Examples of lossless compression formats are PNG for images and FLAC for audio.

 

Lossy compression

This method results in a loss of quality as some data is removed to reduce the file size. The loss of quality is often acceptable to the human eye or ear and allows significant savings in file size.

Examples of lossy compression formats are JPEG for images, MP3 for audio and various video formats such as MPEG. This is why compression artifacts are colloquially referred to as JPEG artifacts. 

 


The JPEG artefacts are clearly visible on the left

 

How can you recognize lossy data compression?

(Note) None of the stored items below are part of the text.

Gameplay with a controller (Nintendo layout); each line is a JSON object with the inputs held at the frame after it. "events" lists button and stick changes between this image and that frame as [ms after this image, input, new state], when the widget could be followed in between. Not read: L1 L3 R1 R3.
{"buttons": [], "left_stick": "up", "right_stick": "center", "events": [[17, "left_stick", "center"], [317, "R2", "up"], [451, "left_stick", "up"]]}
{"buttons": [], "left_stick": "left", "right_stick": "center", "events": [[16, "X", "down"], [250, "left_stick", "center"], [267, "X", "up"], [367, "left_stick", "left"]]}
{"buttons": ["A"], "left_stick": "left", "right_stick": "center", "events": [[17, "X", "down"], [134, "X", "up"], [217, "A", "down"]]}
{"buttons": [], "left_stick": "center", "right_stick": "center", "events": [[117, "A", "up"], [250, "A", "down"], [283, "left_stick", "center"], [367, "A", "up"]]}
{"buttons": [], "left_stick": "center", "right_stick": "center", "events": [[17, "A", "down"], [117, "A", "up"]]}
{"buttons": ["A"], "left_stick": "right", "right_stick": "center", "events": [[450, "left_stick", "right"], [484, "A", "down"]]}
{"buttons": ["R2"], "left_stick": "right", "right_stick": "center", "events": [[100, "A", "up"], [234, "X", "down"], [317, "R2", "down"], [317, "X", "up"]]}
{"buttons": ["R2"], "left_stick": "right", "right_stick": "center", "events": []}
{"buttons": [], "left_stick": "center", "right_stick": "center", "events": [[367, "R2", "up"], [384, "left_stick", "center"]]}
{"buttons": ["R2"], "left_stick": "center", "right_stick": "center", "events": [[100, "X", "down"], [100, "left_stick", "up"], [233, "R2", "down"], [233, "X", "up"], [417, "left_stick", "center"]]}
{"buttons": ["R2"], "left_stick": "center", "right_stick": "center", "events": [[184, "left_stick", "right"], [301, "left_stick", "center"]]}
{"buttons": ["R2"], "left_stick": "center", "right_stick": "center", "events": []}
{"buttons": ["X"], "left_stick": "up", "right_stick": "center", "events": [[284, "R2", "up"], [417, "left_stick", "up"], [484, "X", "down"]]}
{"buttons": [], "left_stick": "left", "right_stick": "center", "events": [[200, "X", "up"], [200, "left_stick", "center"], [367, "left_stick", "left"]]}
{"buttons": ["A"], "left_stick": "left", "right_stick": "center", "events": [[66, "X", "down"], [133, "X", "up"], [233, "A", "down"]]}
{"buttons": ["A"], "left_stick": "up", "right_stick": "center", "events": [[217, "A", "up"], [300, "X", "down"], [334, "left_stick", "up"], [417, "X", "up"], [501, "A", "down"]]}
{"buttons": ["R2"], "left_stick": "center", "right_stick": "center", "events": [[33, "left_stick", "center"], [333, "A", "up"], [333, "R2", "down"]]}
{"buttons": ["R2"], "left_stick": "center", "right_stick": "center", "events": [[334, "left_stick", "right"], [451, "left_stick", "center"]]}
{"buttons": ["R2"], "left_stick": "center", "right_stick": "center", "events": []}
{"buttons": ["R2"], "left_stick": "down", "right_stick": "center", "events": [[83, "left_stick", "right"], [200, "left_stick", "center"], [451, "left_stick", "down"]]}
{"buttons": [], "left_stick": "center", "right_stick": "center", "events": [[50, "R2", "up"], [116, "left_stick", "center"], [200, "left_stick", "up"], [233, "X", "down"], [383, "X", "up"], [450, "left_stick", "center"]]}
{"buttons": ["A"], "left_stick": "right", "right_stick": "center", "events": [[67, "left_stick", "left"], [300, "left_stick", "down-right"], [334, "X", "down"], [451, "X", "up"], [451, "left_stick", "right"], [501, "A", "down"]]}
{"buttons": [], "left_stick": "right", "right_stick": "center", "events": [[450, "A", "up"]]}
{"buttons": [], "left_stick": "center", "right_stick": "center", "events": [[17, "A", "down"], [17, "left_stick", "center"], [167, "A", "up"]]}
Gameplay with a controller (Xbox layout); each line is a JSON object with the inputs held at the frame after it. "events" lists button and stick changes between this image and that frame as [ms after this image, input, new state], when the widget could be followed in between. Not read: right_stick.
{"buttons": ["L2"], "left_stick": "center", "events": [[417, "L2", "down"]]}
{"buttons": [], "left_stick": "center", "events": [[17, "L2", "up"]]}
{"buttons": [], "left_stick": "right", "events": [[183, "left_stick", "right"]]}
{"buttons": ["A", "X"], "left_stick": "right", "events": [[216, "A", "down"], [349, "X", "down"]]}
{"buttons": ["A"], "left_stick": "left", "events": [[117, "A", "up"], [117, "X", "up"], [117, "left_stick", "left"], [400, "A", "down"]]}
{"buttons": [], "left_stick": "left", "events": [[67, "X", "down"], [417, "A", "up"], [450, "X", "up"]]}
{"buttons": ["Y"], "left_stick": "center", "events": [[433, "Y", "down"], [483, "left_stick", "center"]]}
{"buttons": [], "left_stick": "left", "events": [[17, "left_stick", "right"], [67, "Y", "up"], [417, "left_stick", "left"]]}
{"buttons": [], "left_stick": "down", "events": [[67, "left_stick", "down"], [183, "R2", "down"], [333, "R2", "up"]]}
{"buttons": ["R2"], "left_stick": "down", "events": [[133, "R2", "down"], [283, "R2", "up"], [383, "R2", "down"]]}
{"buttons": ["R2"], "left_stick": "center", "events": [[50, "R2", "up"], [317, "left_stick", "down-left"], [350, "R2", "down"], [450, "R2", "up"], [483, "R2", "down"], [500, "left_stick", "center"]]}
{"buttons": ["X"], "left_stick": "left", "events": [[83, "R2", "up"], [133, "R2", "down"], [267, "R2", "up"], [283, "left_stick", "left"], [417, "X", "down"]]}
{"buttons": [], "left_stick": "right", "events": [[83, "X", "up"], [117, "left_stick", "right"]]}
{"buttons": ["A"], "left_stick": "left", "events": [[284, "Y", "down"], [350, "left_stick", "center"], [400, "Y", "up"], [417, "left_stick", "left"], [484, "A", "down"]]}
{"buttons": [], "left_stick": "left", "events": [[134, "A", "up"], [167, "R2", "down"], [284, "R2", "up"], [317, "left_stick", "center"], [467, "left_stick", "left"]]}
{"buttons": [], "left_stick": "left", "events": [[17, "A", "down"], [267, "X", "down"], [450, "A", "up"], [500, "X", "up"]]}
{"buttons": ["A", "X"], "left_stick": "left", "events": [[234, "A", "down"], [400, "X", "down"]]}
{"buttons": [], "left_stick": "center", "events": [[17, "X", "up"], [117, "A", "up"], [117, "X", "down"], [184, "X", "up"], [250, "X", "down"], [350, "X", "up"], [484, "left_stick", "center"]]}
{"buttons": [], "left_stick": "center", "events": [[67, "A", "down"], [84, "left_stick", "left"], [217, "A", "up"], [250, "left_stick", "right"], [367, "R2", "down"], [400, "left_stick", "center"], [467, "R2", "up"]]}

Compression artefacts can occur in the form of blocking, blurring, color changes or other visual or auditory irregularities, especially if the data has been heavily compressed.

 

Advantages and disadvantages of data compression

Advantages:

  1. Saves storage space: Compressed data requires less storage space on data carriers or in the cloud.
  2. Faster transmission: By reducing the amount of data, compressed data can be transferred faster over networks.
  3. Bandwidth efficiency: Compression optimizes the use of available bandwidth, which is particularly beneficial in environments with limited bandwidth.

Disadvantages:

  1. Loss of data quality: Lossy compression can impair the quality of data such as images, audio or video.
  2. Computing intensity: The compression and decompression algorithms often require considerable computing power.
  3. Not suitable for all data: Some types of data cannot be compressed effectively, which can result in minimal savings or even an increase in file size.